Airbnb has taken the world of vacationing by storm and is even gearing up for an initial public offering on the stock market later this year. An attractive and relatively easy way for homeowners to make an extra income from their property, Airbnb has been lauded by thrifty property owners as one of the best ways to boost your bank balance.
But is Airbnb as easy to work with as everyone seems to think? And is the financial compensation worth the hassle? Here are a few things you should think about before listing your home online with Airbnb.
Are You Comfortable With Strangers In Your Home?
Allowing strangers to stay in your home unsupervised can be a precarious move on a homeowners behalf — especially if it is your principal residence and not an investment property.
Airbnb does have a reputable insurance policy in place to protect its hosts and their properties, but this doesn’t make homeowners completely safeguarded against theft and property damage. Sentimental items, such as family heirlooms, can be particularly difficult to replace if they are damaged or stolen and should be moved to a safe place before you allow any guests into your house.
Although a lot less likely than theft or damage, some Airbnb hosts have experienced squatting scams by unscrupulous guests. A squatting scam works on the premise that in some states, when a person stays in a home for longer than a certain number of days, they may gain the right to remain in the property.
One way to protect yourself from this is only to accept bookings which are no longer than 30 days. It is also important to have in writing the start date, and end date of your guests agreed on stay and to explicitly state that after this date, the guest will no longer be entitled to stay at the property.
Managing Your Time
If you’re lucky enough to have a steady stream of guests staying at your property — you should expect to spend time catering to these guests. This involves not only keeping your property clean and tidy, but also responding to guests inquiries online, checking guests in, as well as being on-call to repair anything that may breakdown quickly.

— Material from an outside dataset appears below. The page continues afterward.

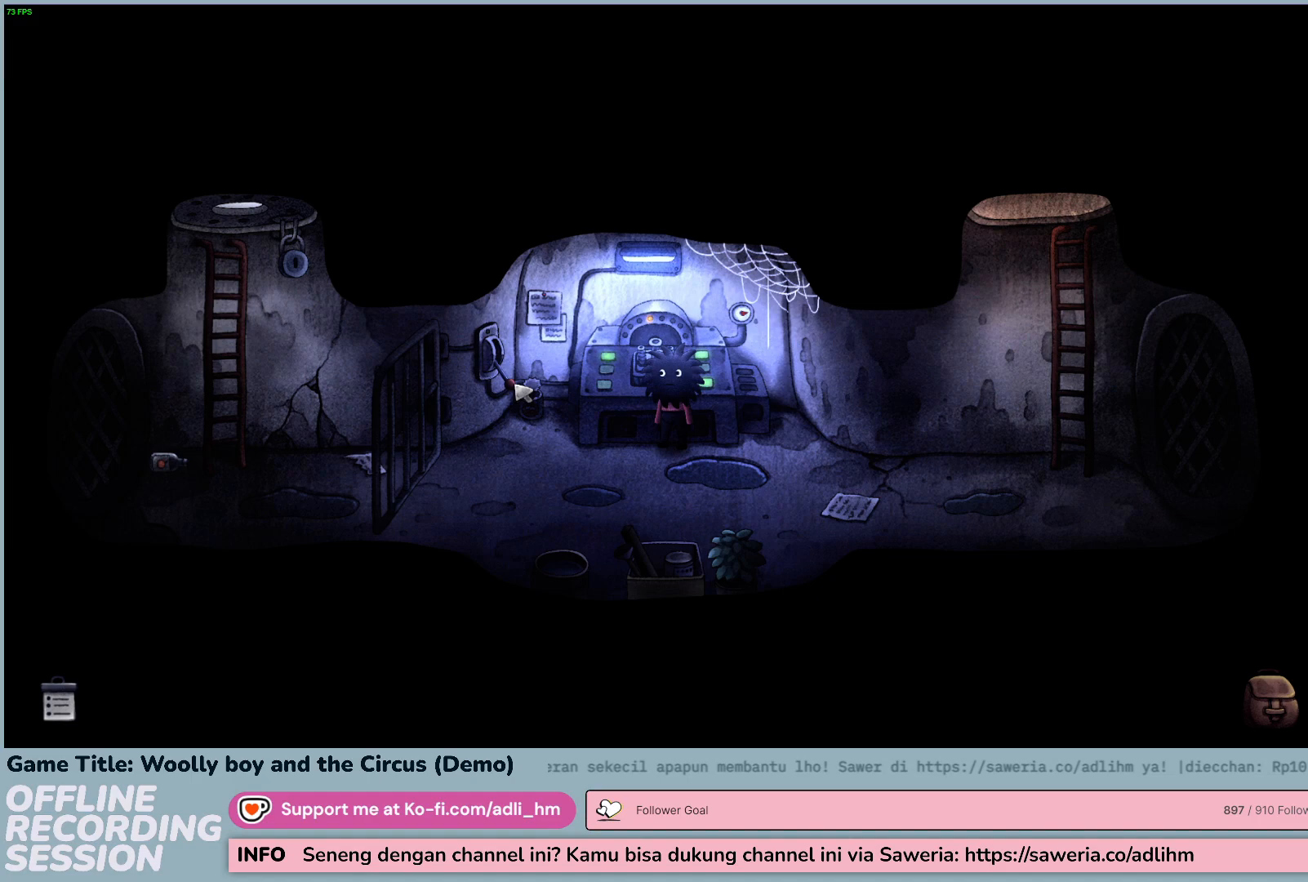
{"keys": [], "mouse": [], "events": []}
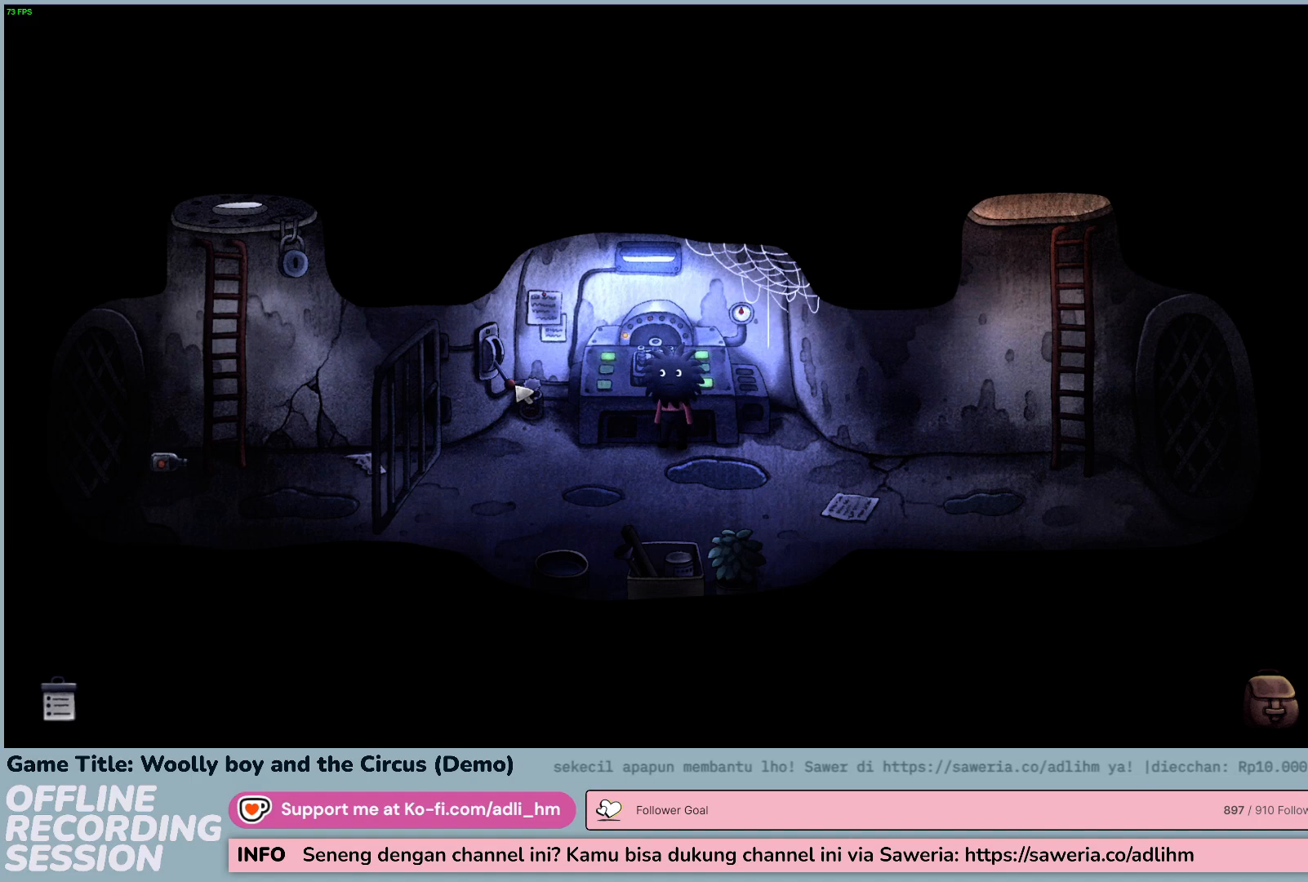
{"keys": [], "mouse": [], "events": []}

The more popular your home is, the more time it will take to manage your business. It is imperative that you consider your availability to deal with such issues before you accept any bookings, as a bad experience for one guest could mar your Airbnb reputation for future business.
If you own your home, you will likely know the local ordinances and laws on whether you are allowed to rent your home out for short-term leases. If you rent your home and are planning to sublet it out on Airbnb, you should get your landlords permission first.
You should also consider your neighbor’s feelings, and acknowledge that their quality of life may be impacted if your Airbnb proves to be successful. If your neighbors are opposed to allowing Airbnbs in the neighborhood, you’ll want to be careful when listing your home – otherwise, you could find yourself in hot water.
Have Realistic Expectations
It would be nice to think that every home listed on Airbnb is a roaring success, but the truth is that running an Airbnb is like any other business. You will need to organize and plan, as well as market your property effectively.
Depending on your income and lifestyle goals, the amount of time, investment, and risk involved in hosting an Airbnb will vary significantly. It is essential to take the time to create a business plan that can help you to be strategic. By determining what you would like to get out of being an Airbnb host, you can define a more precise idea of the time and money it may take to achieve your goals.